SGE (Sun Grid Engine) advice please
I want some advice on SGE, for use in distributing compile and test tasks across several Centos systems with 1Gb LAN connections.
I looked at the SGE site and read through the FAQ and looked for the "introduction" that was mentioned but with no obvious link. I couldn't find any place the basics were described (a level deeper than "it distributes work for you" but much less deep than most of what I saw there that assumed you already knew a lot about using SGE).
Is it the right tool at all? Or is there some other Linux tool to do the job I want?
What is the level of overhead? Would it make sense to hand it thousands of tasks most of which only take a second? Or do I need to group tasks up to a reasonable level to avoid adding lots of overhead?
Is it practical to have a lightweight task on the requesting computer waiting for the requested task to finish (usually on some other computer)? Is it practical to specify some notification task to be run after a requested task finishes?
Is it practical to specify a task not start until after a listed set of previous tasks has finished?
One major use I have is doing compile and link tasks in a project with thousands of .cpp files to be compiled and linked to create dozens of .so files, all multiplied by several different tool sets (32 bit vs. 64 bit target, debug build vs. release build, Intel compiler vs. GCC, different versions of each, etc.)
Currently it is all launched by an obsolete version of bjam, which has a j switch so it can be told how many compiles/links to run in parallel, which I base on either the number of cores or the amount of ram on the system (whichever is more limiting). A top level script runs several bjam commands (strictly sequentially) to do each of a few major subprojects times each of the currently enabled tool sets.
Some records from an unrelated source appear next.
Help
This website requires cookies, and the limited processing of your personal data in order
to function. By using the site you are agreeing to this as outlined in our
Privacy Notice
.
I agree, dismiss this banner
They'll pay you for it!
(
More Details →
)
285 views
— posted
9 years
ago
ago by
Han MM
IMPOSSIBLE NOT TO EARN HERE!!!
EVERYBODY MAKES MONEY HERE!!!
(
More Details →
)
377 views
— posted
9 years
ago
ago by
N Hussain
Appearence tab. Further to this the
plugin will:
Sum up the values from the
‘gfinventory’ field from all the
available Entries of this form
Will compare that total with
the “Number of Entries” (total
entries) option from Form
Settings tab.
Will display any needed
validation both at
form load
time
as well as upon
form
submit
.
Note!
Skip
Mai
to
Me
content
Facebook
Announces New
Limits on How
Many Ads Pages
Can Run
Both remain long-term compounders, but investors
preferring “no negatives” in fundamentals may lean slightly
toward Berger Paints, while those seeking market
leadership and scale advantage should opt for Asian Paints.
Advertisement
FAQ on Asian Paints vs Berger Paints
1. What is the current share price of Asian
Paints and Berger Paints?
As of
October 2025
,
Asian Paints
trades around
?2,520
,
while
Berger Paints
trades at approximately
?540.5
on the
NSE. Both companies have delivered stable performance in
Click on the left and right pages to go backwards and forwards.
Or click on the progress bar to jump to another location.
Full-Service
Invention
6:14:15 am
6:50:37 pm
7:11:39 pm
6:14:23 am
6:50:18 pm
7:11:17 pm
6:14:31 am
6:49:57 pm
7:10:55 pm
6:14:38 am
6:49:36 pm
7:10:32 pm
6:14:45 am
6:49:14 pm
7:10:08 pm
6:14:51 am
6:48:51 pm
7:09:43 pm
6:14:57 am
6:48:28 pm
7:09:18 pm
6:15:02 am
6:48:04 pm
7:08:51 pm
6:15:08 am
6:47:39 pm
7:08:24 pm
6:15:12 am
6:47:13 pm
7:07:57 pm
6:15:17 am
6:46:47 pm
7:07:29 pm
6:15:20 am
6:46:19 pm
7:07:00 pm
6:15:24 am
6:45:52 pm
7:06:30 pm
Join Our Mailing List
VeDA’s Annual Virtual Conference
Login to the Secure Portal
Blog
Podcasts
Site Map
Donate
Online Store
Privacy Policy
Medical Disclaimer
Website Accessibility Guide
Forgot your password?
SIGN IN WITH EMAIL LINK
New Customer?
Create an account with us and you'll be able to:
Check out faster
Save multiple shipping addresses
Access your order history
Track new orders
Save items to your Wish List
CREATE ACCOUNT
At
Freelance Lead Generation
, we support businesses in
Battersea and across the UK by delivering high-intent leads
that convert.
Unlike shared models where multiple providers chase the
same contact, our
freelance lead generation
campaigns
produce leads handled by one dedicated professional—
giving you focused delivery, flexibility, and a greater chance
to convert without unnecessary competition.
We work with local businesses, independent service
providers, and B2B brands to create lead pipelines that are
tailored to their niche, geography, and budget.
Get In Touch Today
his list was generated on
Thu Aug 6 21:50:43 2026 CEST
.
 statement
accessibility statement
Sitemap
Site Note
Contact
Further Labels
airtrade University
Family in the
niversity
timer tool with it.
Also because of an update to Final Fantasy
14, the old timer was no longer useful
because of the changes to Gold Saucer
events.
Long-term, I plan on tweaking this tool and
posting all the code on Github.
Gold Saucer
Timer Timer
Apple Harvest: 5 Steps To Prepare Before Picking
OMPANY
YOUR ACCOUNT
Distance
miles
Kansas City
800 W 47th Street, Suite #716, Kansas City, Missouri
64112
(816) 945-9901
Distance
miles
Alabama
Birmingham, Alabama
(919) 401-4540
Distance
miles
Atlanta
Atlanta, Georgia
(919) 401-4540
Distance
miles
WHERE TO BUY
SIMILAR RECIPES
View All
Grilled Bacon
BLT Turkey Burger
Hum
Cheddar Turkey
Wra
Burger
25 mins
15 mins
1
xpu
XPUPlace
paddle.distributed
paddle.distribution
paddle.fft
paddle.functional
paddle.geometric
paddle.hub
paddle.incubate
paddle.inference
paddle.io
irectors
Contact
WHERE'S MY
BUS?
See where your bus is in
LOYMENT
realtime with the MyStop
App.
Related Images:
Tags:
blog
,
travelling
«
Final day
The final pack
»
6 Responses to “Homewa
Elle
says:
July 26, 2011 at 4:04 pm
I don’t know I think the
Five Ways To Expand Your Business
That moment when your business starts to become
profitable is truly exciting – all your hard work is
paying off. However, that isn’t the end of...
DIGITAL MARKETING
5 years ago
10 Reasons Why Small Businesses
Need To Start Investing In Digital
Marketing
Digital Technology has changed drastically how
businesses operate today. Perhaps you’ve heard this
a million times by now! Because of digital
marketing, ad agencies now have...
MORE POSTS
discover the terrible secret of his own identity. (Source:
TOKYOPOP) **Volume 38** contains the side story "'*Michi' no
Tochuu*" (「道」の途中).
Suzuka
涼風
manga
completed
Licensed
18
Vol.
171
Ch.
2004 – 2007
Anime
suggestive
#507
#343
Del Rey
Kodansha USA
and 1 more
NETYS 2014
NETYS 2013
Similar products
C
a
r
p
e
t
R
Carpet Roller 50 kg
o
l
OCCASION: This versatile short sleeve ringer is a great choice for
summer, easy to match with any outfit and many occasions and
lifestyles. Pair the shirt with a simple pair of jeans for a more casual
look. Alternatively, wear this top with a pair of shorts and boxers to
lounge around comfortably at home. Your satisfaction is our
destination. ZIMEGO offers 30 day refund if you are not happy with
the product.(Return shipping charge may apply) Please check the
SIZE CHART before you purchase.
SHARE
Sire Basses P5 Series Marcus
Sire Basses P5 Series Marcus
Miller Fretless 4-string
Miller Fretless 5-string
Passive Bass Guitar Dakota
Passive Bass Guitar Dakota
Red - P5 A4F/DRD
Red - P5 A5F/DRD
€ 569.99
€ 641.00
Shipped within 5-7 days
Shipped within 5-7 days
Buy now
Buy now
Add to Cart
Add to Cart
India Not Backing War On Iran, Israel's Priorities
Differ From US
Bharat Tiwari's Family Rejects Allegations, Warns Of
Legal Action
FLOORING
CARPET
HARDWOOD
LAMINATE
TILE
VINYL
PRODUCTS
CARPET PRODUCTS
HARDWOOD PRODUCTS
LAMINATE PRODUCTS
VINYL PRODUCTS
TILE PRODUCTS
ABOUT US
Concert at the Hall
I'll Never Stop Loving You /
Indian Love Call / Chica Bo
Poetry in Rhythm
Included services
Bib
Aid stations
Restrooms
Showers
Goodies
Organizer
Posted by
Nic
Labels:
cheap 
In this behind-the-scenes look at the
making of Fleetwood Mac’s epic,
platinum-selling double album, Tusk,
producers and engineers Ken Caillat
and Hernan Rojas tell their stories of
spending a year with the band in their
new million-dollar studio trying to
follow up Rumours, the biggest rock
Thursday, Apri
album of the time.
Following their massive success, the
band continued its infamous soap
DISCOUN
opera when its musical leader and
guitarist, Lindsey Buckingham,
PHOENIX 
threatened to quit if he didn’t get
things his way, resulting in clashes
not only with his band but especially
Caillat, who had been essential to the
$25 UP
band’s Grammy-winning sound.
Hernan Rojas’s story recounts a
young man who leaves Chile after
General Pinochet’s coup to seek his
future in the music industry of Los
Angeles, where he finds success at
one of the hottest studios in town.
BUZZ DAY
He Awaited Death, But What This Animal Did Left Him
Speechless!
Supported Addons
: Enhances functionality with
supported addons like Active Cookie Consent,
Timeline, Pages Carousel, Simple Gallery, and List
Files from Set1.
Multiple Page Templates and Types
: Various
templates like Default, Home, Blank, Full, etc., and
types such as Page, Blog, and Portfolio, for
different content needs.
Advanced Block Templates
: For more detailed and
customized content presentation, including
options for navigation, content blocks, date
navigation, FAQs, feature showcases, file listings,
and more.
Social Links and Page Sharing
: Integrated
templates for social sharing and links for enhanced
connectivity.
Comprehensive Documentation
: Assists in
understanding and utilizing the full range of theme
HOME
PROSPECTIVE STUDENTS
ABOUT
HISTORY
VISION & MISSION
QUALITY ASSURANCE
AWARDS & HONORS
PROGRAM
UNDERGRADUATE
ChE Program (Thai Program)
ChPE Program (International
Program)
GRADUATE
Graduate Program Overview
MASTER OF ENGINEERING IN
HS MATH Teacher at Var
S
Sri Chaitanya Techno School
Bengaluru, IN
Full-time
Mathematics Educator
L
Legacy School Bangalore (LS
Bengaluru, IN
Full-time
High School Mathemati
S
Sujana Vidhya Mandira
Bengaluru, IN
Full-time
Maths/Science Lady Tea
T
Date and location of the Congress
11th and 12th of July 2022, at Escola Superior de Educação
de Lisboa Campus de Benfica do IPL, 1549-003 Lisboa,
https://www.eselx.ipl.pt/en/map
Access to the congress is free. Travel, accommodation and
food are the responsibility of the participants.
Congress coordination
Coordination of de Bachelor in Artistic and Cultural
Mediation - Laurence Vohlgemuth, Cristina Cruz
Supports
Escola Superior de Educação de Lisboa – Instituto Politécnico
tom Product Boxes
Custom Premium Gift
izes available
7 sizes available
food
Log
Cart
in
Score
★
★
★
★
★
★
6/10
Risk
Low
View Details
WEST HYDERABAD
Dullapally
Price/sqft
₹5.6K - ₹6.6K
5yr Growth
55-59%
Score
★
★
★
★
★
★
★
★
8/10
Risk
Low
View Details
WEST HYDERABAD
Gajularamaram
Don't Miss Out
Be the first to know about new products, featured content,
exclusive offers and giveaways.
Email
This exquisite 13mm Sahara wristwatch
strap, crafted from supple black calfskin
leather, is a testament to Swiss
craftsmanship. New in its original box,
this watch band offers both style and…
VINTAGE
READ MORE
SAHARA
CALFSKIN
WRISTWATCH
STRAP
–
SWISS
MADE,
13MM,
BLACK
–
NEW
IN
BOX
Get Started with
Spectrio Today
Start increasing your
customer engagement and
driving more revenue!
That whole script is launched manually on one of a few Centos systems based on which isn't busy.
If something like SGE has very low overhead for tiny tasks, then I would want a very lightweight local task to be launched by bjam for every compile and every link, with bjam set to a much higher j value (number in parallel). Those lightweight local tasks would request the individual compile or link and wait for them (because bjam needs to think the task is local). So the top level scrip and bjam and all those lightweight tasks would run on one manually selected system and the real work would occur on several SGE selected systems. That would represent a minimum change from the current structure.
But I expect something like SGE has too much overhead for that idea. So another alternative would be handing whole bjam commands to SGE from the top level script. Most can run in parallel. But some of them cannot be started until specific earlier ones complete. So I would need extra logic to manage that.